The findings of this study indicate a greater radiation exposure burden among physicians performing interventional procedures, likely due to the complexity and duration of fluoroscopy-guided interventions. This is consistent with findings from multicenter studies in the US [27] and Europe [28]. This increased exposure is likely due to the procedural complexity and real-time imaging demands inherent in interventional work. Furthermore, our survey of radiology professionals revealed that multiple factors, including age, job type, protective behavior, and training adequacy, influence anxiety related to radiation exposure. These findings align with earlier reports indicating that insufficient education in radiation safety correlates with higher levels of occupational stress and risk perception [29,30]. Interestingly, personnel using non-ionizing modalities or working in rural settings reported greater anxiety, potentially reflecting limited institutional support and access to updated protective measures.

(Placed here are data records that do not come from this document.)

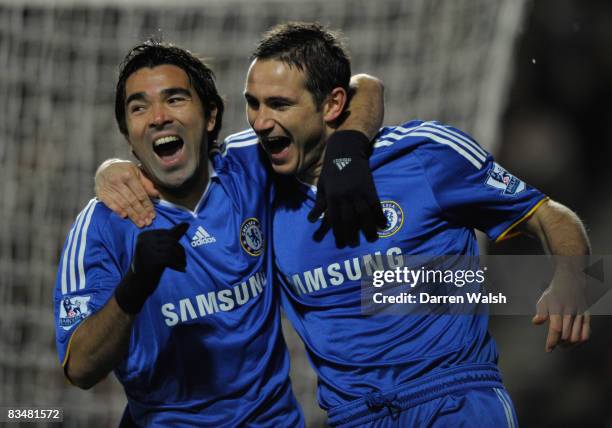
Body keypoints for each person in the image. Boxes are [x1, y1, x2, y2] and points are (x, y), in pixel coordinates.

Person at [98, 23, 591, 427]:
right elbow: (179, 167)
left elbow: (551, 216)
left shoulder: (425, 156)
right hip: (355, 418)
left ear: (332, 105)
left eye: (280, 105)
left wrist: (574, 280)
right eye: (253, 104)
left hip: (456, 402)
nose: (260, 122)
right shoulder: (254, 184)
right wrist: (112, 169)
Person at [54, 39, 384, 427]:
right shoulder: (103, 224)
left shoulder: (252, 165)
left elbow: (365, 88)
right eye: (139, 107)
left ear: (211, 116)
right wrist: (132, 289)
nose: (158, 117)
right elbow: (79, 368)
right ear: (128, 135)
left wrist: (347, 145)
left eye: (175, 99)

The association between poor protective practices, such as failure to wear aprons or use a dosimeter, and increased anxiety is particularly concerning. This suggests that anxiety may not only reflect perceived health risks but also stem from a lack of empowerment or resources to mitigate those risks. Mandatory radiation protection training is required every five years for all radiology personnel, including physicians, technicians, and staff working with ionizing and non-ionizing modalities. Training for overexposed workers includes additional on-site instruction as required by national regulations. The findings of this study parallel evidence from a systematic review of 12 articles from different countries, which showed that improved access to personal protective equipment and ongoing education significantly reduce stress among healthcare workers exposed to radiation [31]. Job dissatisfaction, driven primarily by low wages and high workloads, further compounds occupational stress and may affect performance and retention in the radiology workforce. These factors likely contribute not only to general job-related stress but also to heightened anxiety about radiation exposure, particularly among those in operational roles such as X-ray technicians. The combination of perceived health risks, insufficient compensation, and overwhelming workloads may create a sense of vulnerability and burnout, ultimately impacting both mental well-being and the quality of care provided [32,33]. Although a direct causal link between radiation exposure and psychological distress is difficult to establish, our results highlight the interplay between occupational health, safety culture, and mental well-being.

Among the strengths of this study is the integration of national administrative data with primary survey findings, allowing for a holistic evaluation of both system-level trends and individual-level experiences. Our stratified analysis by job type, setting, and protective behaviors offers actionable insights for targeted interventions. However, several limitations should be noted. First, the cross-sectional design precludes causal inference. Second, self-reported measures of anxiety and protective practices may be subject to recall or social desirability bias. Third, using quarterly averages for radiation exposure limits temporal resolution and may fail to capture short-term spikes during high-intensity or emergency procedures, potentially underestimating actual risk levels.

5. Conclusions

The radiology workforce in Kazakhstan faces increasing demands and uneven resource distribution, with significant occupational radiation exposure among interventional professionals. A substantial subset of workers report anxiety linked to inadequate training and insufficient protective measures. National strategies should prioritize equitable distribution of diagnostic infrastructure, regular radiation safety training, and improved working conditions to safeguard both the physical and mental health of radiology personnel.